The complicating factor of course is that he is now out of No 10
Downing Street and George Bush is out of Capitol Hill.
To a question as to whether the need for caution that he is suggesting
for orderly transition in Egypt, is a lesson he learnt from the Iraq
war, the man certainly looked taken aback and discomfited at how his
own Iraq and Afghanistan record, cropped up during his prescriptions
for change, and the nature of "desirable" political change, in Egypt.
Pat came his answer, Mubarak is not a Saddam Hussein.
This response left me wondering whether the misplaced megalomania of
Western politicians of 20th century like Tony Blair, will still be
with us in a Christian garb in 21st century, even as more sober Egypt
events analysts and current politicians pointed out the need for the
Egyptians to make their own choices regarding their transition process
and whether they need a secular credentials certificate from the likes
of Tony Blair.
Students of Gandhi and Dharampal, would always see in the responses of
Western politicians a world view of violence and dominance cloaked in
soft diplomacy. Undoubtedly in Tony Blair's mind, Saddam was Iraq and
Mubarak is Egypt. Saddam was evil, Mubarak is a deal maker.

▸ Set tasks:
**a)** Which people does the commentary on Tony Blair and Egypt mention by name?
**b)** Can you resume the commentary on Tony Blair and Egypt after its last sentence?
These lines are separate material from the commentary.

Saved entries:
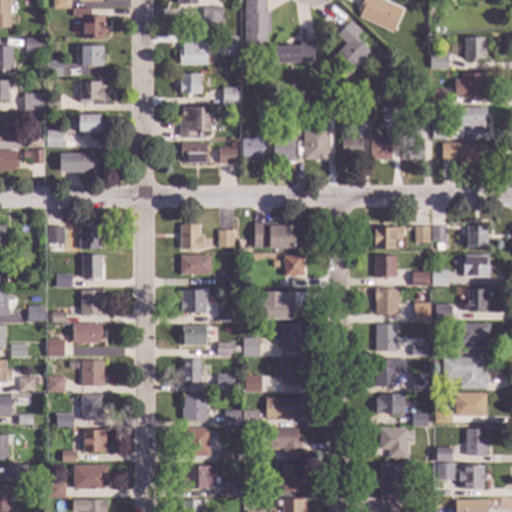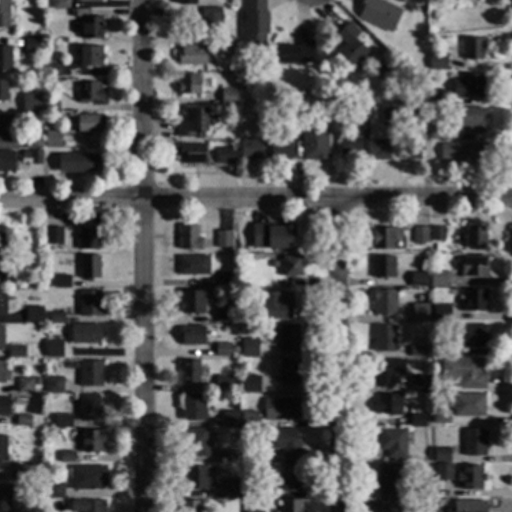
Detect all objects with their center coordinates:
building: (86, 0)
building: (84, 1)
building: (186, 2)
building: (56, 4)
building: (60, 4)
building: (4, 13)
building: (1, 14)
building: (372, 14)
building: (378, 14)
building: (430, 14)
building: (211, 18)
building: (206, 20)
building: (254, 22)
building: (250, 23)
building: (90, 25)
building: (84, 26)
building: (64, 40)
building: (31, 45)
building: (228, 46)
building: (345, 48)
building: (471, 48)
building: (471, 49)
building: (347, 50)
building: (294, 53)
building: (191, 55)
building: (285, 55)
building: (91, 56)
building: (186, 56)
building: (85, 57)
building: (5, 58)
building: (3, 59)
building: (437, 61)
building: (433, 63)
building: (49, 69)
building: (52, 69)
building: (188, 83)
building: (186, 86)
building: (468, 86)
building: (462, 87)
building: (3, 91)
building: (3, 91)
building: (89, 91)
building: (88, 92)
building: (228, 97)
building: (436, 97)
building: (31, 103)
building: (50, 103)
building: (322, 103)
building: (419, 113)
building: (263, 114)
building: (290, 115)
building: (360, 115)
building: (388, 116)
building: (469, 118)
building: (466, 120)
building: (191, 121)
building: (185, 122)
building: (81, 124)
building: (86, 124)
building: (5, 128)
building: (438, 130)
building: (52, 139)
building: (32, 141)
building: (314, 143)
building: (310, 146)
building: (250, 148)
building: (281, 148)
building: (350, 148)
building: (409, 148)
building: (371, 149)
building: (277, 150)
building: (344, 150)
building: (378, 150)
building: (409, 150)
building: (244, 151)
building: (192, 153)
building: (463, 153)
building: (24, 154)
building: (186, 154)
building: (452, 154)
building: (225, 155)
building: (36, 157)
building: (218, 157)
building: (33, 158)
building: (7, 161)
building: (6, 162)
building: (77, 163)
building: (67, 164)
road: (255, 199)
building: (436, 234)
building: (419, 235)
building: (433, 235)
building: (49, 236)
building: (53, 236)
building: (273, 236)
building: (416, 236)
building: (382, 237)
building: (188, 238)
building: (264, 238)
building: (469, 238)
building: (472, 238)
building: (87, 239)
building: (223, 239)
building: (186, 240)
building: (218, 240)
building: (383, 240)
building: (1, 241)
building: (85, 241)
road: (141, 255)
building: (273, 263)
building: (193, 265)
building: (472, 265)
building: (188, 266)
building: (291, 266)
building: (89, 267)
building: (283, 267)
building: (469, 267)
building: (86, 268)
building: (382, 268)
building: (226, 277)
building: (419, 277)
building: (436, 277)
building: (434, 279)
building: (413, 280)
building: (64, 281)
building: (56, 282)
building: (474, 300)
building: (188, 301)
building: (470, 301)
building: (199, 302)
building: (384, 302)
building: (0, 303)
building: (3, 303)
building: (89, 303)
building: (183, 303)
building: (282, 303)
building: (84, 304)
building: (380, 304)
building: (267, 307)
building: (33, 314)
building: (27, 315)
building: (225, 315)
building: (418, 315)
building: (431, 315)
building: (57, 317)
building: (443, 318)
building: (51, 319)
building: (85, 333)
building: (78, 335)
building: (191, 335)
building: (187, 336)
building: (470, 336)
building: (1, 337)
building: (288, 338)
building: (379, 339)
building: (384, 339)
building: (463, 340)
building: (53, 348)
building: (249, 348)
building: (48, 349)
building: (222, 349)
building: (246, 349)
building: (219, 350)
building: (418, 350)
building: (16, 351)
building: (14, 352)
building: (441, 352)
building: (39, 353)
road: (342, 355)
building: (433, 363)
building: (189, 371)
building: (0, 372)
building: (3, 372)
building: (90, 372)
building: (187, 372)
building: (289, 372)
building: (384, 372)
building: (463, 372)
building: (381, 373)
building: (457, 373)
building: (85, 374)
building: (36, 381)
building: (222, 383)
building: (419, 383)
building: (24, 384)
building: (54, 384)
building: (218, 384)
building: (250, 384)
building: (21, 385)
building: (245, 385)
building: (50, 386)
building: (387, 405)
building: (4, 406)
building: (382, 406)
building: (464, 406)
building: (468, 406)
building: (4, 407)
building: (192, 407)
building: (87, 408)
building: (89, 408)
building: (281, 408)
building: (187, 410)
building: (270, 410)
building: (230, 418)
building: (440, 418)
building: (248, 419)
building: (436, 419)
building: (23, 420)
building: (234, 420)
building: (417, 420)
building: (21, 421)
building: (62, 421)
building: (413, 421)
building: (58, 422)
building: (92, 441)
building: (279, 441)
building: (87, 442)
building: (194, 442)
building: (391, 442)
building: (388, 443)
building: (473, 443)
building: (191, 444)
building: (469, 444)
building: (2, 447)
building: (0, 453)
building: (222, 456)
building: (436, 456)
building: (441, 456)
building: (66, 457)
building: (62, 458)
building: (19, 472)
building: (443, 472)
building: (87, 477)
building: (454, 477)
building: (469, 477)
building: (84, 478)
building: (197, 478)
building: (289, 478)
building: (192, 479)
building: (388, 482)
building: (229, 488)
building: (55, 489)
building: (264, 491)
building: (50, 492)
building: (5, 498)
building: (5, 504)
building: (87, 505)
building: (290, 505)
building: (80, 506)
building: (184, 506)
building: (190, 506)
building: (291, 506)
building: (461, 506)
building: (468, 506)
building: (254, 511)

--

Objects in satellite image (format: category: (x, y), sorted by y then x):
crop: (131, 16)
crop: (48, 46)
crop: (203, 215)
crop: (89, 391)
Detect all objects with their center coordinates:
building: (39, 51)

▸ Answers given:
**a)** George Bush, Tony Blair, Mubarak, Saddam Hussein, Gandhi, Dharampal

**b)**
For the current day Indian politicians, I think the events of Tunisia
and Egypt point to a more painful scenario 21st century scenario of ag-
flation, and imported inflation, due to massive amounts of currency
printing aka Quantitative Easing in USA.
One wonders if serious Indian political analysts are deliberating on
and evolving proactive policy measures, to see through the sweet
poison of imported inflation due to massive flooding of currency, as a
tool to emerge from stagflation and rising unemployment, in Western
democracies of 21st century.
The young turks of the UPA seem blissfully unaware of global economic
truths even as they complain about falling levels of capital inflows
for Indian infrastructure and profess an admiration for Western cash
which does not really translate into long term capital.
It would be a tragedy for Bharat if 19th century economists, at the
helm of UPA-2, and some even awarded with Padma Vibhushans, continue
to spout 18th century economic and political theories in the 21st
century post Davos and post globalisation world.

An interesting article on engineered agflation and political risk,
that may be of relevance to Congress party political strategicians.
Regards,
Nagarjuna

http://www.telegraph.co.uk/finance/comment/ambroseevans_pritchard/8291470/Egypt-and-Tunisia-usher-in-the-new-era-of-global-food-revolutions.html
Egypt and Tunisia usher in the new era of global food revolutions :
Political risk has returned with a vengeance. The first food
revolutions of our Malthusian era have exposed the weak grip of
authoritarian regimes in poor countries that import grain, whether in
North Africa today or parts of Asia tomorrow.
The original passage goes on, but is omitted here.